As mulheres têm, segundo Fassi, como característica um olhar amplo e o cuidado com as pessoas por instinto. “Uma boa liderança deve cuidar do time como seu bem mais precioso. Um time engajado, que possui segurança psicológica em seu ambiente de trabalho, gera melhores resultados e ideias inovadoras.” 

“Nós, mulheres líderes, sabemos o peso de equilibrar mil coisas ao mesmo tempo, então entendemos como o bem-estar é essencial para um bom desempenho. Quando olhamos para a saúde mental no trabalho, o papel de uma líder é criar um ambiente onde as pessoas se sintam seguras para falar, pedir ajuda e, principalmente, serem ouvidas.

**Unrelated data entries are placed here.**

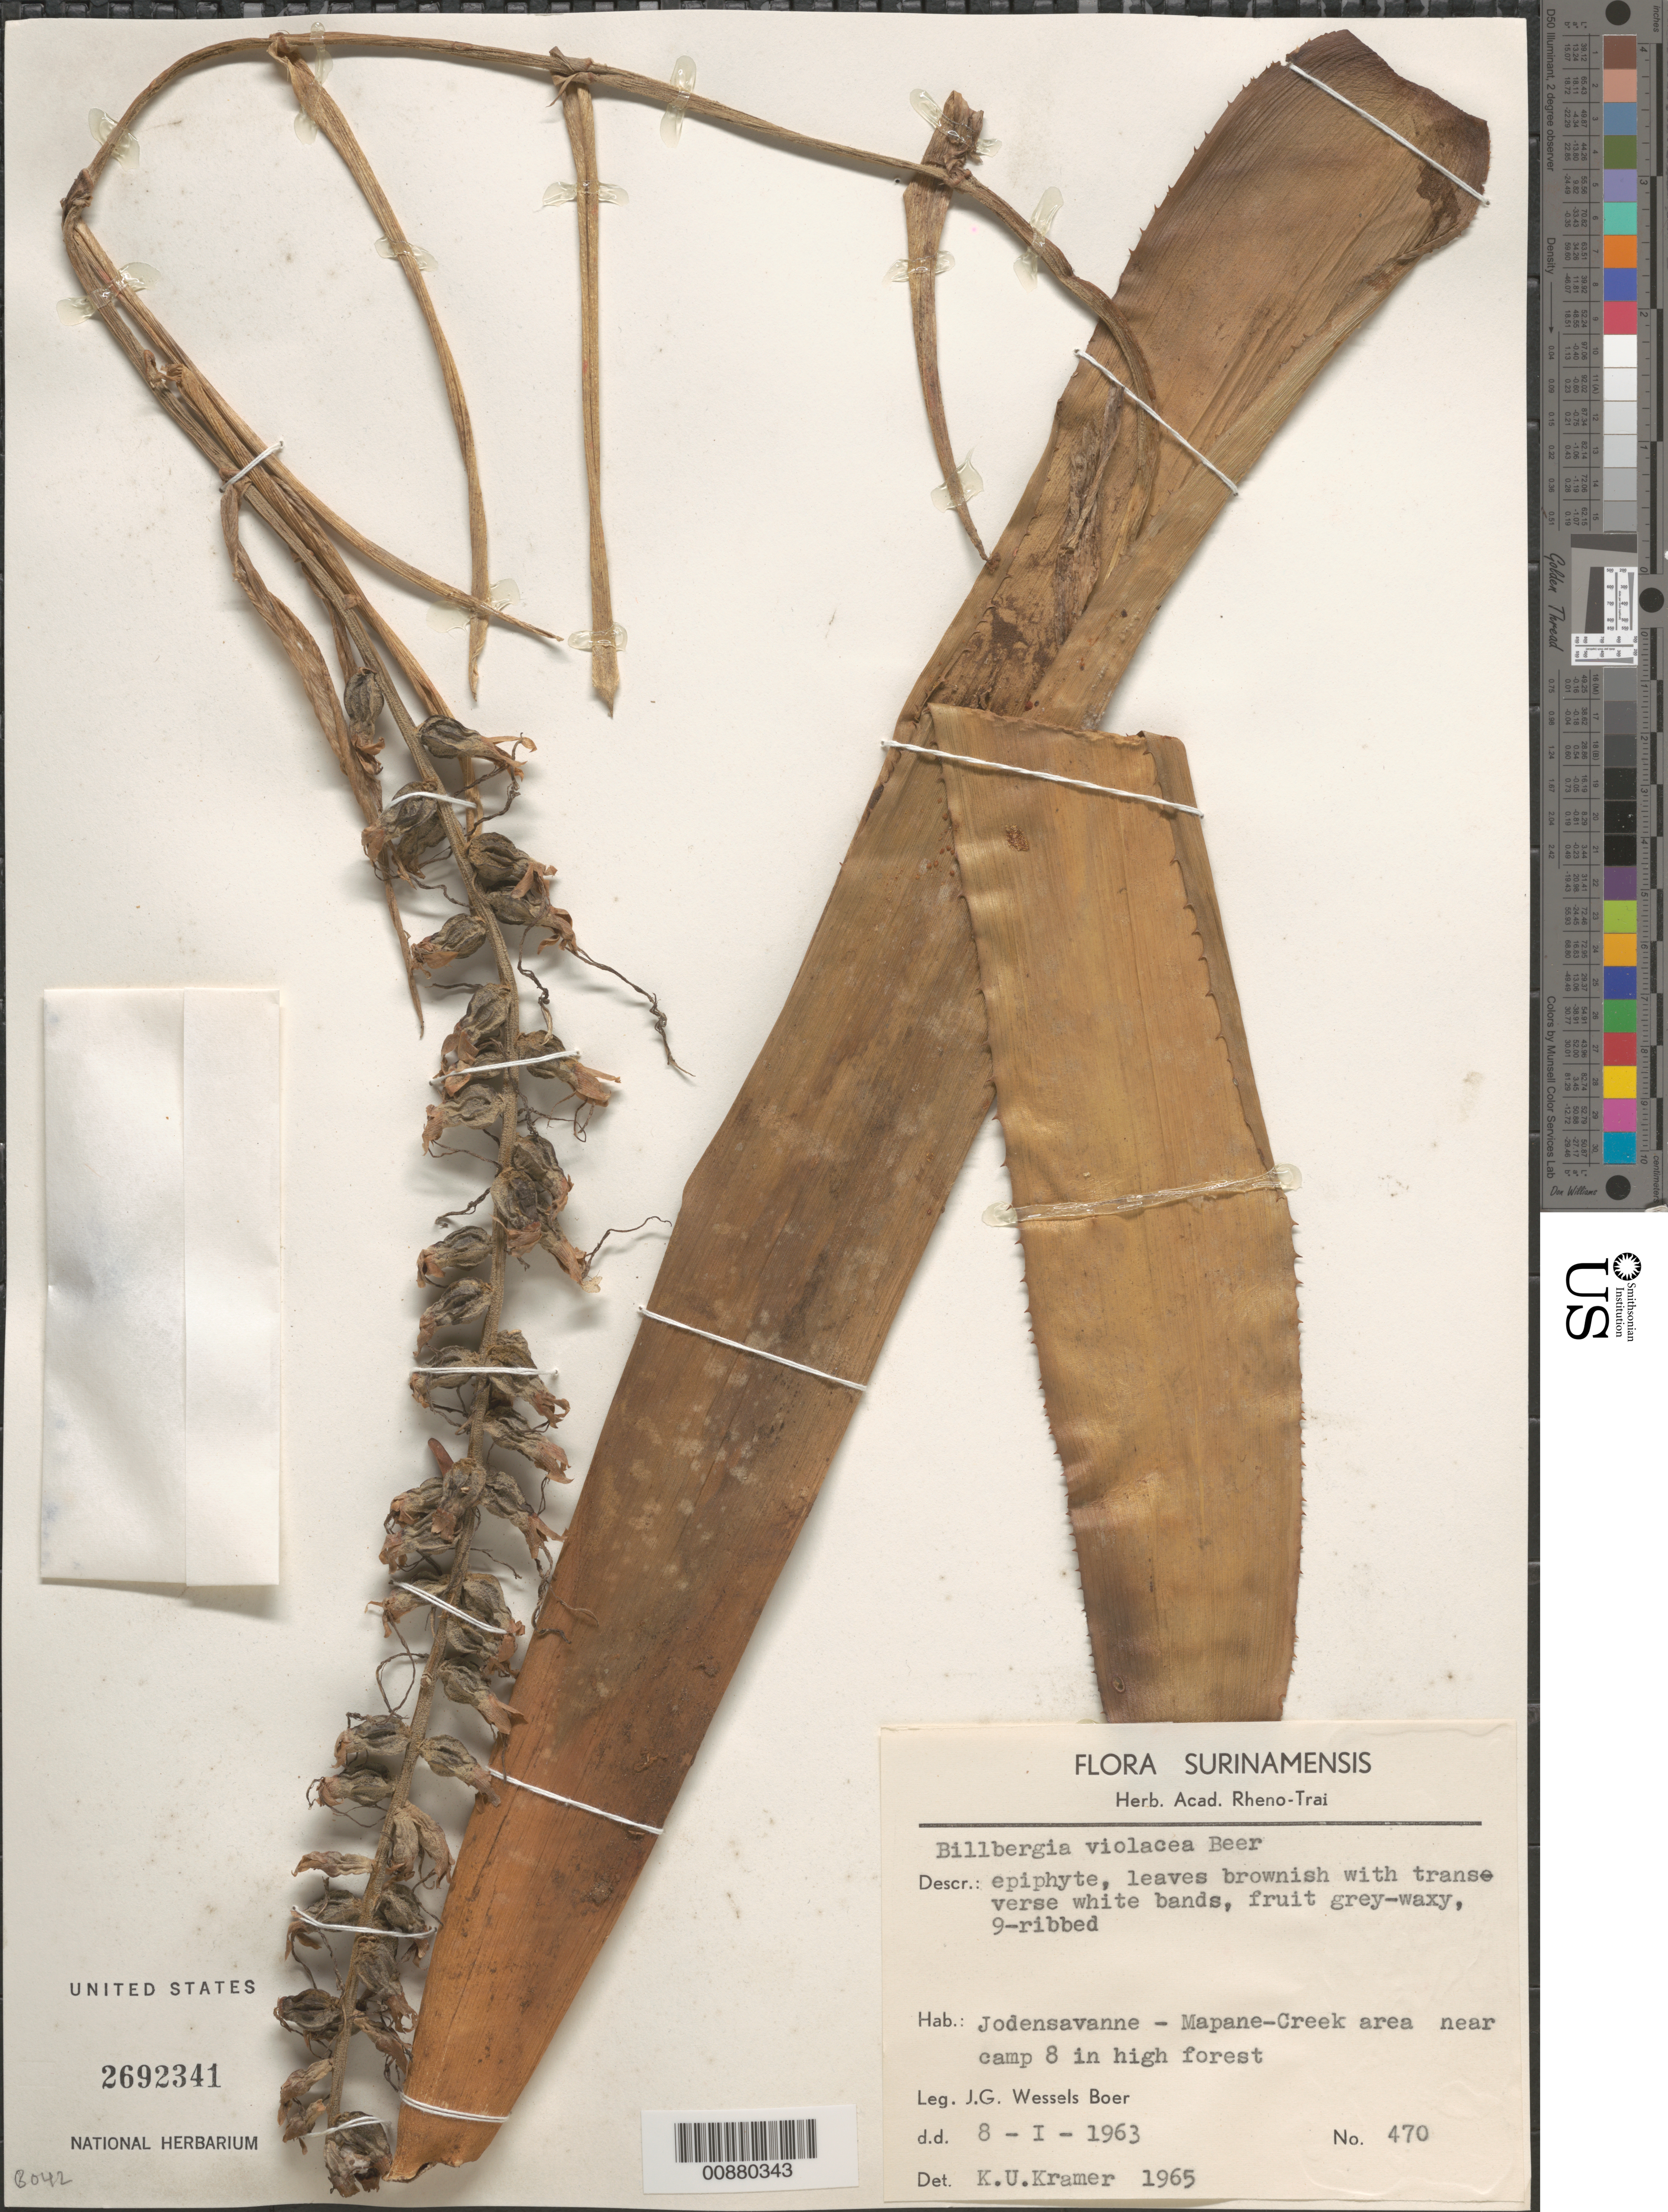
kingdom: Plantae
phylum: Tracheophyta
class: Liliopsida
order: Poales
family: Bromeliaceae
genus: Billbergia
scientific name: Billbergia violacea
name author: Beer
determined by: Kramer, K. U.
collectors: J. G. Wessels Boer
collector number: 470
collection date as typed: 8-Jan-63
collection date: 1963-01-08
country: Suriname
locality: Jodensavanne-Mapane kreek area, Kamp 8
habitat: High forest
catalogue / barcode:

Isso vai desde políticas de flexibilidade até mostrar, no dia a dia, que cuidar da mente é tão importante quanto atingir metas. Uma liderança que lidera pelo exemplo e incentiva essa cultura acaba impactando não só o time, mas também os resultados. Empresas são feitas de pessoas, e lideranças femininas têm o poder de humanizar o ambiente corporativo, equilibrando resultados e qualidade de vida. A saúde mental deve ser parte da estratégia, não um projeto à parte, e isso exige líderes que realmente se importam, como tantas mulheres à frente de grandes mudanças”, explica Borges. 

Na visão e experiência de Magalhães, a tendência de colaboração é um perfil instalado em lideranças femininas. “A colaboração é um dos elementos que amparam o coletivo, e o amparo ao coletivo alcança o efeito no bem-estar. Com um perfil tão necessário nas condições do mercado atual, a liderança feminina instalada vai provocar mudanças e trazer o equilíbrio. Através da transformação organizacional, onde o equilíbrio entre a vida profissional e as demandas que a vida impõe é fundamental (independentemente do gênero, que geralmente favorece menos a liderança feminina), os vieses são expostos, discutidos e harmonizados.” 

Segundo ela, em uma determinada geração, comenta-se que apenas as gerações mais novas estão interessadas em equilíbrio de vida, misturando um assunto que sempre foi demandado entre os gêneros. “Não há nada de errado em uma pessoa ser profissional, competente e requerer equilíbrio de vida; as famílias também perceberão que demandas sem equilíbrio afetam a vida profissional do gênero feminino. Portanto, na minha visão, esse famoso equilíbrio pode ser alcançado quando os gêneros estão equilibrados, reconhecendo o compromisso e as competências mútuas. Isso é um desafio organizacional que pode abalar o ambiente e a estratégia. Trabalho em uma marca onde atualmente sou uma das representantes, mas há 36 anos vejo a estratégia de diversidade inserida. Vejo investimentos, e sem comprometimento do nível mais executivo, não é possível alcançá-la. Isso deve ser verdadeiro para nos motivar, e com motivação, o melhor se torna menos difícil — até porque não é fácil ser executivo, independentemente do gênero; isso requer empenho. O passo para atender o coletivo e deixar um ambiente melhor do que você encontrou só se instala com muita maturidade e ações que uma marca pode nos proporcionar.” 

Ao finalizar, Teixeira, sendo a maioria de nós afetada pela sobrecarga de trabalho, tentando equilibrar a vida pessoal e profissional (muitas vezes com jornadas duplas ou até triplas, acumulando diversas tarefas como cuidadoras), enfatiza a importância de ter e promover empatia no ambiente de trabalho. “Gostaria de enfatizar nosso papel enquanto membros de um grupo minorizado em combater preconceitos e promover inclusão. Não apenas aceitar a diversidade, mas realmente acolher e abraçar, promovendo um ambiente de trabalho mais saudável em que as pessoas encontrem pertencimento e não sintam vergonha de ser quem são. Falando especificamente sobre promoção de equidade de gênero, é importante que não apenas incentivemos as mulheres a desenvolver suas carreiras, mas que todos os nossos liderados (homens e mulheres) tenham o acolhimento necessário para trabalhar suas questões pessoais, cuidar de seu núcleo familiar e equilibrar suas muitas necessidades enquanto seres humanos.”